Han sido semanas bravas, le dije hoy a mi amiga Cristina, después de regalarnos un abrazo muy largo. Ella levanta las cejas, frunce apenas los labios y se ilumina con una sonrisa franca. Empezamos a hablar de las familias, de algunos proyectos pendientes. De nuestras hijas que no paran de crecer y que finalmente se nos parecen tanto. De la fragilidad de la vida. De esos momentos límites, colmados de emociones en montaña rusa y también en subibaja.
Esta semana falleció Marilú, una de las grandes amigas de mi mamá, le cuento en el devenir de la charla. Una mujer de sabiduría ancestral, piel cetrina y ojos marrones tan recónditos como los siglos por los que quizás seguirá viajando su alma. Marilú, una suerte de chamanita que sabía mirar la vida –la mía y la de tantas personas–, sin siquiera de abrir los ojos. Simplemente veía. Y si podía, te contaba.
Recordarla. Compartir su esencia entre amigas es una manera de duelar su ausencia física. Digo física porque es extraño lo que sucede cuando las personas abandonan el cuerpo, aunque su espectro revolotee en diferentes planos. Entonces la tristeza aparece sin previo aviso. Con esos ojos de espejos y dos valijas repletas de recuerdos en las manos. Nos mira de frente y avanza en silencio dando cuenta que se quedará en la casa por unos días bien largos. Sólo tenemos que abrirle la puerta, poner un plato más en la mesa y brindarle un espacio tibio en la cama.

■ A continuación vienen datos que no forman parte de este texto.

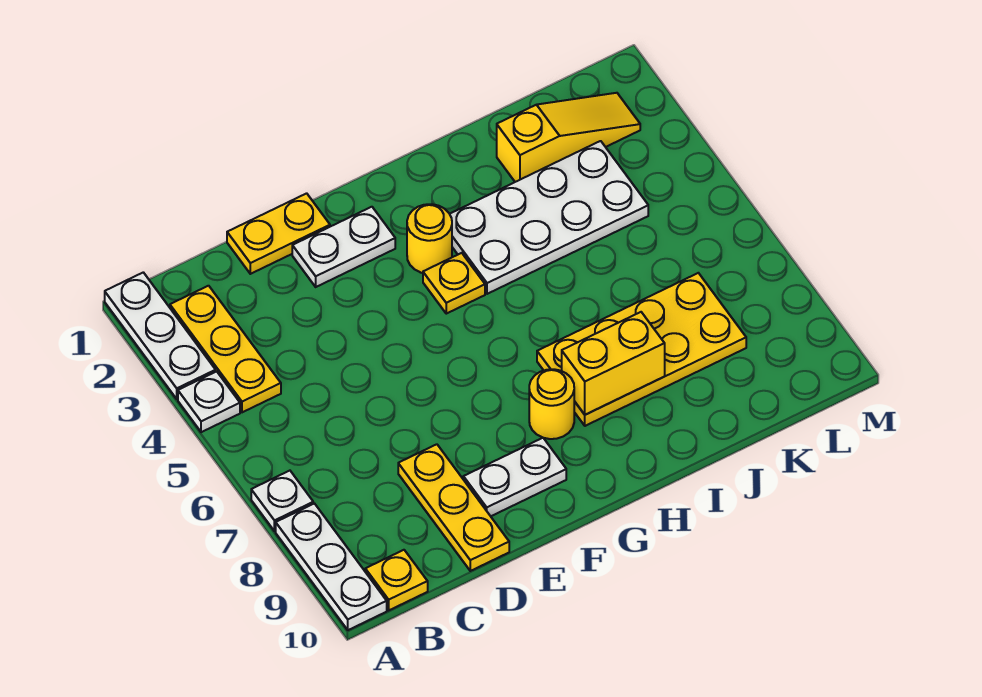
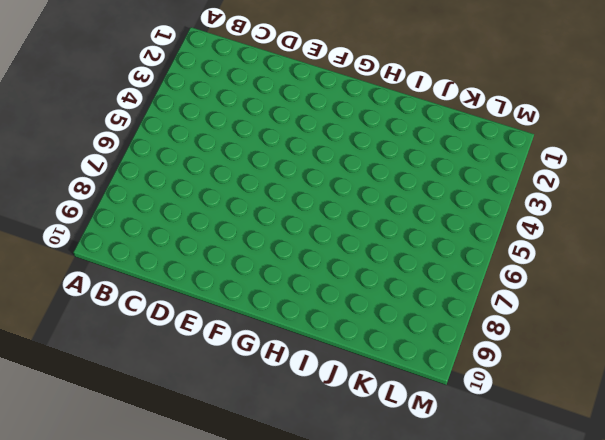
none -> white 1x3 plate [105,272,216,399]
none -> white 1x1 plate [178,371,240,432]
none -> white 1x1 plate [251,471,313,531]

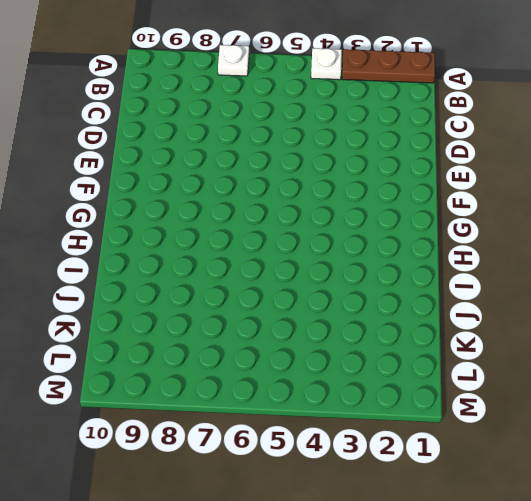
brown 1x3 plate [342,49,435,83] -> white 1x3 plate [105,272,216,399]
none -> white 1x3 plate [276,504,387,630]
none -> yellow 1x3 plate [170,286,281,412]
none -> yellow 1x1 plate [365,550,428,610]

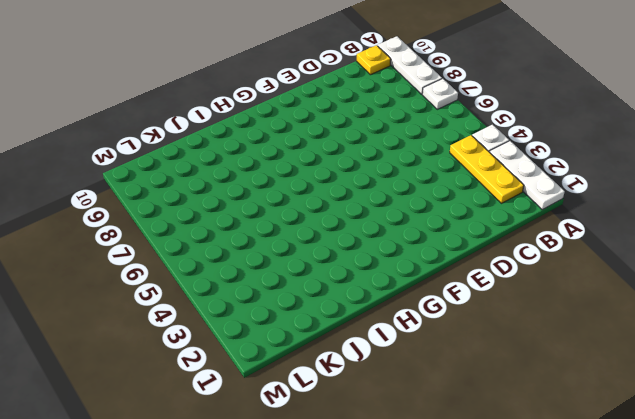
none -> yellow 1x2 plate [227,193,330,274]
none -> yellow 1x3 plate [398,444,509,571]
none -> white 1x2 plate [292,207,395,287]

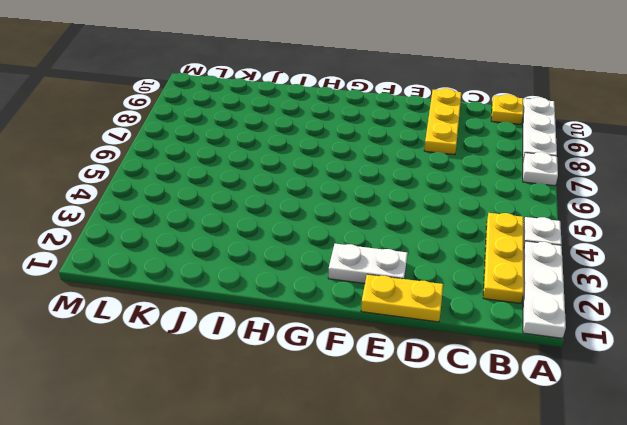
none -> white 1x2 plate [463,438,566,516]
none -> yellow 1x1 round brick [407,204,452,273]
none -> yellow 1x1 plate [423,253,485,314]

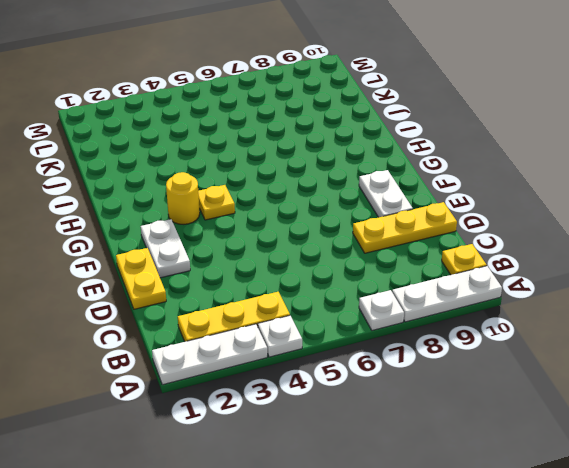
none -> yellow 1x1 round brick [529,369,574,439]
none -> white 2x4 plate [450,141,648,294]
none -> yellow 2x4 plate [537,273,746,426]

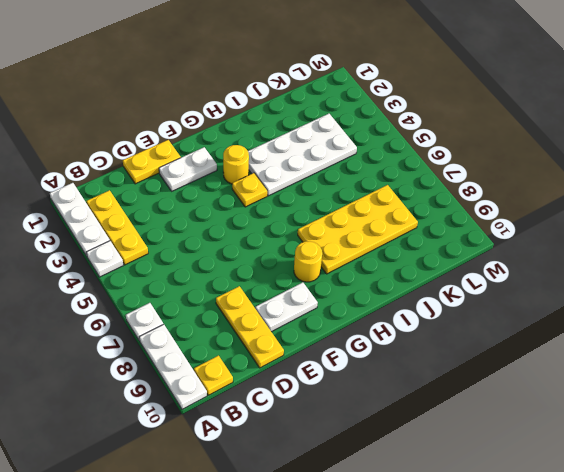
none -> yellow 1x3 slope [497,93,640,182]
none -> yellow 1x2 brick [562,312,665,415]

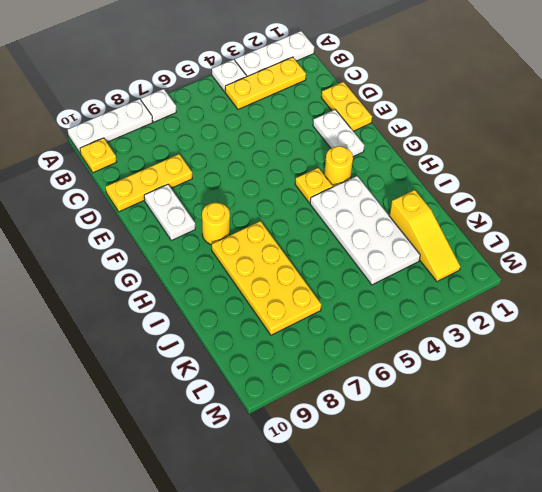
none -> yellow 1x2 brick [562,312,665,415]

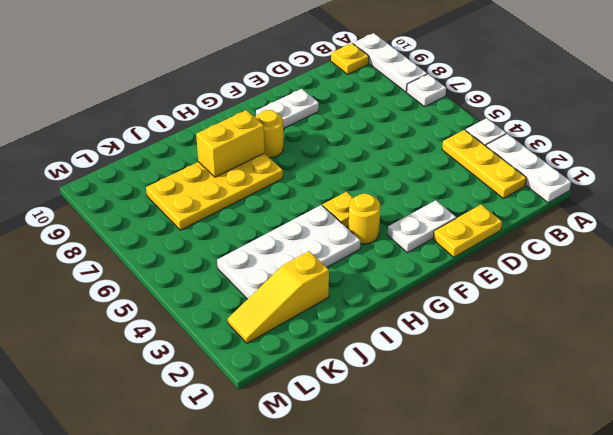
none -> yellow 1x3 plate [398,444,509,571]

Así, con la tristeza de aliada, damos paso al silencio y a las primeras lágrimas. Los días se desprenden del tiempo. Entramos en una nebulosa espesa, como una enorme telaraña. Surge un gran desorden, en el que flotan vivencias nítidas que por momentos alivian y por otros, aplastan. Nadie no enseña a dejar ir a quienes amamos. A la intemperie de esa soledad, la tristeza vuelve a mirarnos. Conoce el momento justo para extender su mano y quizás también para cobijarnos. “Nadie nos apura”, susurra en nuestro oído. “Me quedo aquí, a tu lado”.
El cuerpo se relentiza y todo parece un poco más pesado. La vida cobra un nuevo carril. Los días pasan sin darnos cuenta, un poco revueltos o en piloto automático. Hasta que percibimos el movimiento sutil de pequeños gestos que se abren. Despertamos con un mensaje dentro de un sueño. Corremos en forma lenta la cortina, para que se filtren los rayos del sol de otoño por la ventana. Escuchamos esa canción que evoca un recuerdo. Se destraba la pulsión de expresarnos con pocas palabras.
Como ese escrito bellísimo que, minutos más tarde, me lee mi madre en la intimidad de su casa. Un relato profundo, donde condensa el privilegio de haber compartido con Marilú una amistad que la trasciende, que logró modificarla. “Ella abrió la puerta a ese universo que hasta entonces yo no comprendía” dice mi madre, con la voz semi quebrada.
Conmovida ante el amor de ese relato, la abrazo en el umbral de su dolor, en medio de emociones cruzadas. Veo hacia el costado de la mesa y descubro un plato limpio que espera a ser servido. “Estoy ahí”, pienso mientras la miro y me quedo en silencio, a su lado.